Say the average price of your desired car is $20,000. Several factors will move that price up or down for a given vehicle. Age, trim level, condition, and mileage will all influence the price on the vehicle. That’s why it can be difficult to tell if a specific car is priced properly above or below market given all the variables.
Machine learning can solve this problem by building a model to predict what the price should be for a specific vehicle, taking all the variables into account. A SHAP analysis of that model will give you an indication of how significant each factor is in determining the final price prediction the model outputs. It does this by running a large number of predictions comparing the impact of a variable against the other features.
In our example, it’s easy to see that if I look the prices of cars with varying mileage but the same model year, condition and trim level, I can ascertain the impact of mileage on the overall price. SHAP is a bit more complicated since the analysis runs against the varying ‘coalitions’ or combinations of the other variables to get an average impact of the mileage of the car against all possible combinations of features.
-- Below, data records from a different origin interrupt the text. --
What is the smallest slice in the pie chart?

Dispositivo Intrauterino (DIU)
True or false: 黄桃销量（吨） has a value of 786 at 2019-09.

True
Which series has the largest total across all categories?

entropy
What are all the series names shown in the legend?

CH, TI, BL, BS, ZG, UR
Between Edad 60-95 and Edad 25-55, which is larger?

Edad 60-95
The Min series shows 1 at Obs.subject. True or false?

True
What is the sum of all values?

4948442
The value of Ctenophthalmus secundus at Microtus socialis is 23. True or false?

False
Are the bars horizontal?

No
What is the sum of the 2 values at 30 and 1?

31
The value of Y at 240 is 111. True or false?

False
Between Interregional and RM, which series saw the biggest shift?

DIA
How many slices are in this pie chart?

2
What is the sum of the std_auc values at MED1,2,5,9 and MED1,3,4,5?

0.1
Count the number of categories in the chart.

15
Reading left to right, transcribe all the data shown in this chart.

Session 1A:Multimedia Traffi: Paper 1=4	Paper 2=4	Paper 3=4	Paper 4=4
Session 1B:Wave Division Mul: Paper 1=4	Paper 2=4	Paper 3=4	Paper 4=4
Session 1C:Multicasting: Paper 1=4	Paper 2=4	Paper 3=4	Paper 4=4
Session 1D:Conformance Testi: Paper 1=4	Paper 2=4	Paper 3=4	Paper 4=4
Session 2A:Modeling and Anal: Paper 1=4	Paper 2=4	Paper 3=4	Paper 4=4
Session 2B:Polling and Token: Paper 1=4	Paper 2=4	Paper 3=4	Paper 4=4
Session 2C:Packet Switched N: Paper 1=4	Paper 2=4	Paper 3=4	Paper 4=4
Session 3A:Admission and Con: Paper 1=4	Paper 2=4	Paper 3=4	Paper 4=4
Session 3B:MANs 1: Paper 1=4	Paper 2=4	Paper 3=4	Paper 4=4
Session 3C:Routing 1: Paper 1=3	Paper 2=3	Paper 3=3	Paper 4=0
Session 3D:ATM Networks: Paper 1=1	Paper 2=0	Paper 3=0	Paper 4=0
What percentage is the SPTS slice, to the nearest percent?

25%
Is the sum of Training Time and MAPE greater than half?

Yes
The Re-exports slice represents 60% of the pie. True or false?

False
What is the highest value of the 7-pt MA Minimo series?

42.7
In our example, we would end up running a machine learning model varying mileage against all the possible combinations of trim level, model year and condition. Obviously, this means running a lot of combinations through the machine learning model, as the number of combinations grows exponentially with the number of variables you are looking at.
In the used car case, we would have the following coalitions:
- Trim Level
- Mileage
- Model Year
- Condition
- Trim Level + Mileage
- Trim Level + Model Year
- Trim Level + Condition
- Mileage + Model Year
- Mileage + Condition
- Trim Level + Mileage + Model Year
- Trim Level + Model Year + Condition
- Mileage + Trim Level + Condition
- Mileage + Model Year + Condition
- Mileage + Trim Level + Model Year + Condition
Take the output of all these predicted prices and compare it to the average of all the predictions, and you can calculate the overall average impact (or Shapely value) of a feature against the average price predicted by the model. A SHAP analysis presents these visually with an indication of the influence on the outcome: within each line, higher values are represented in red and lower in blue.